Your health insurance company may pay for an adaptive stroller, but whether or not the claim will be accepted or denied depends on your child’s condition. You’ll need to get a doctor’s note explaining why your child needs the stroller. In your physician’s letter, they should avoid using the word “stroller” and instead refer to it as a “medical mobility device.”
The more medical documentation you have, the easier it will be to get your stroller approved. Keep reading to learn more about what kind of conditions a child may have that may qualify them for approval for an adaptive stroller and what you can do to prove medical necessity to your insurance company.
Why You Might Need an Adaptive Stroller
There are a variety of conditions children can have that can cause them to not be able to walk at all or to have so much difficulty walking that they need extra help. Your child may have muscular dystrophy, cerebral palsy, or spina bifida. Thousands of babies are born each year that will go on to need some assistance in order to get around.
If your child’s condition was the result of a birth injury that was caused by a doctor or other medical professional’s mistake, you may also be able to cover the cost of the adaptive stroller by filing a personal injury lawsuit to recover your damages. Visit https://birthinjurylawyer.com/birth-injury-causes/ to learn more about your options.
So how do you know if your child would benefit from an adaptive stroller? It may be a good option if they have trouble:
- Sitting up to eat
- Getting out to play with other kids
- Supporting their head or body
- Holding onto their toys
These strollers, which are also called “early intervention wheelchairs,” allow you to adjust them to suit a variety of different needs. Every child has unique mobility issues. You can use their features to give your child the support they need where they need it.
Adaptive Strollers vs. Wheelchairs
One issue with wheelchairs is their limitations. Wheelchairs can be bulky and difficult to navigate. They can also be difficult to load and unload into and out of your car or handicap accessible vehicle. Sadly, the difficulties involved in using wheelchairs can limit your child’s ability to interact with other kids and to explore the world around them.
The benefits of switching to an adaptive stroller are numerous. Depending on the model you choose, a stroller may make it easier for you to transport a child who uses a portable ventilator or oxygen tank. You also may be able to adjust it to make feeding your child easier. Your stroller also may come with a sunshade or a cup holder.

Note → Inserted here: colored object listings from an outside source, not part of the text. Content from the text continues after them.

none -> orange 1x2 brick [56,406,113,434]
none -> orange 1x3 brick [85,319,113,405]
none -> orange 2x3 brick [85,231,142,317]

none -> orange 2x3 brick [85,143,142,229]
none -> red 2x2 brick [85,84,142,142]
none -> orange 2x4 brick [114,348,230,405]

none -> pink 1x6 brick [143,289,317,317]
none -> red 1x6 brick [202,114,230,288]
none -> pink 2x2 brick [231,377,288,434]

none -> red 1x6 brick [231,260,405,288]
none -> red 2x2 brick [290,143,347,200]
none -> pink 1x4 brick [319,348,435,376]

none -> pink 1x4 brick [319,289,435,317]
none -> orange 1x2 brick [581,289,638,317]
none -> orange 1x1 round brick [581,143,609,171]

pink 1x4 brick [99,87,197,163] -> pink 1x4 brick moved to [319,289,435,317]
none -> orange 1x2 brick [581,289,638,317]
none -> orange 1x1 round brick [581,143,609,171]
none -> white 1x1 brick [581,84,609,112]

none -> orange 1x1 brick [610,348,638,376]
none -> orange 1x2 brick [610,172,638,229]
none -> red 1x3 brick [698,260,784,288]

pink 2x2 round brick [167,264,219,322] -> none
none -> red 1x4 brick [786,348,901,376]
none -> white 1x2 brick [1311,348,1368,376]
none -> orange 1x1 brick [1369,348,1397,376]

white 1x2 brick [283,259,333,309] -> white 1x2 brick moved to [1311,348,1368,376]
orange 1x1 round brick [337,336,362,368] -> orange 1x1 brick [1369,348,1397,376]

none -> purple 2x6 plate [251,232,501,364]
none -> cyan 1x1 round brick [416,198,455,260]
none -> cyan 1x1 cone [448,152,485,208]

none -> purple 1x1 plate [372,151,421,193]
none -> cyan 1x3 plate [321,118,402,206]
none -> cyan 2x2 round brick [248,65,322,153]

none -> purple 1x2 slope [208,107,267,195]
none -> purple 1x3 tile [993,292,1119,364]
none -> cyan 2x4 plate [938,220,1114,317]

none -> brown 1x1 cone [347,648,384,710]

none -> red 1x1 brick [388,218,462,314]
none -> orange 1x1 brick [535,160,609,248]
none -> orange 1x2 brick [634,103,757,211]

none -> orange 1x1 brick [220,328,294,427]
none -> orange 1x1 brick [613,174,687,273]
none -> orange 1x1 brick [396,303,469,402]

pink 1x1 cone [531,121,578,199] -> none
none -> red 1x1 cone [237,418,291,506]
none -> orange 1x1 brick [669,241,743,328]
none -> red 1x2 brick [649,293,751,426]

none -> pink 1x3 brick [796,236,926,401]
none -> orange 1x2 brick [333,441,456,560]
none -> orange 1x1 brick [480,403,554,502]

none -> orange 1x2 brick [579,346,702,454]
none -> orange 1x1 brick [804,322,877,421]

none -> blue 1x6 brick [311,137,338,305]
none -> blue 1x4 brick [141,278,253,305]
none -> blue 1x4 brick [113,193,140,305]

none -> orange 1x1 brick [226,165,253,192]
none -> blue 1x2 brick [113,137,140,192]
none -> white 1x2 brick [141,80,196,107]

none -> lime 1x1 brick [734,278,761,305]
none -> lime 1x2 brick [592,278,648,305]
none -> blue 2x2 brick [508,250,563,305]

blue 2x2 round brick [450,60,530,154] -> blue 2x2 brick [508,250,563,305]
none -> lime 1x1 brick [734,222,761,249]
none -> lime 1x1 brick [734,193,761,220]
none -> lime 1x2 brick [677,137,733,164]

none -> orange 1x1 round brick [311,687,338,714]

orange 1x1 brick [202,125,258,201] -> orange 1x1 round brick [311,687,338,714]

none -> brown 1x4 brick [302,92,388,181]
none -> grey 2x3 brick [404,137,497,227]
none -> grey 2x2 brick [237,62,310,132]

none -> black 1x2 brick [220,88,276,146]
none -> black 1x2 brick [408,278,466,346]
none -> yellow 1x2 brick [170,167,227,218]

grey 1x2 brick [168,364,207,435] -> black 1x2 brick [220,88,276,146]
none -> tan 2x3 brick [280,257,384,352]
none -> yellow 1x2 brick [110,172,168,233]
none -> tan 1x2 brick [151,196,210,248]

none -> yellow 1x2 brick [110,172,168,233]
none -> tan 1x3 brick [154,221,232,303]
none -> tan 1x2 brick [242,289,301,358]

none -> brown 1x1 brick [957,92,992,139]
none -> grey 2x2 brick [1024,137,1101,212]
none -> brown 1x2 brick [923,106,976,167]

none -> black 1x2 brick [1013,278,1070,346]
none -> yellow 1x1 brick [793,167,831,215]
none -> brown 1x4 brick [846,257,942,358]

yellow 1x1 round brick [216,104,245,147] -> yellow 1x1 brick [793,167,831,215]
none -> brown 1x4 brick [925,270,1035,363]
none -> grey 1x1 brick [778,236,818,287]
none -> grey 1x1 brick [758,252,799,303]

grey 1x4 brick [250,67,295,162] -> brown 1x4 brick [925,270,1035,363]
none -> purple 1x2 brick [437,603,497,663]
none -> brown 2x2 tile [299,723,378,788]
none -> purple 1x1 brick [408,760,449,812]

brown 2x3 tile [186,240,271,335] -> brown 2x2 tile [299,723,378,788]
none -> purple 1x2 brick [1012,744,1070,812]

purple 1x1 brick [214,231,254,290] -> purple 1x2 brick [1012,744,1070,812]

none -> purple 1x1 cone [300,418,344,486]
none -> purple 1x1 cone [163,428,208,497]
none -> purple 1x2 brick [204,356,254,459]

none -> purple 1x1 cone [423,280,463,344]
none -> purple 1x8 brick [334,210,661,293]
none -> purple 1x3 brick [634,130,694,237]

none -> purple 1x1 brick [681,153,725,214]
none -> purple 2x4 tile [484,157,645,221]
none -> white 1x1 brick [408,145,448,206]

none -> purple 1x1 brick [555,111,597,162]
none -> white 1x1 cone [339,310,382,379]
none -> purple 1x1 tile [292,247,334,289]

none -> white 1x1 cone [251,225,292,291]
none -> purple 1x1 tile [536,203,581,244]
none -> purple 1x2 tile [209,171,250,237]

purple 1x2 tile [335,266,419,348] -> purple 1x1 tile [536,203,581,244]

Many adaptive strollers also allow you to adjust them to control which direction your child is facing. When you’re pushing a wheelchair, you have no choice but to have your child facing away from you. That’s great when your child is in the mood to enjoy the scenery, but what if they are in the mood for looking at you? A stroller can take care of that.
How to Prove Your Child Needs an Adaptive Stroller
To prove to your insurance company that your child needs an adaptive stroller, you’ll want to get as much medical documentation as possible. The more letters you can get from specialists like doctors and physical therapists to prove your child’s need, the better.
If your child has some ability to walk, even if it’s not for long, one term you need to make sure your doctor uses in the letter is “community ambulator.” That means they need assistance to get around while they’re out in the community.
You will also want to make sure your doctors’ letters explain that it may not be safe for your child to get around safely without an adaptive stroller. Have a safety evaluation conducted to provide further documentation that not having a stroller is going to place extra strain on your child that could lead to costly medical issues?
If your insurance denies your claim, be sure to appeal. Every child deserves the chance to get out and have fun. Insurance companies are notoriously difficult to deal with, but with persistence, chances are you’ll be able to get your child the stroller they need.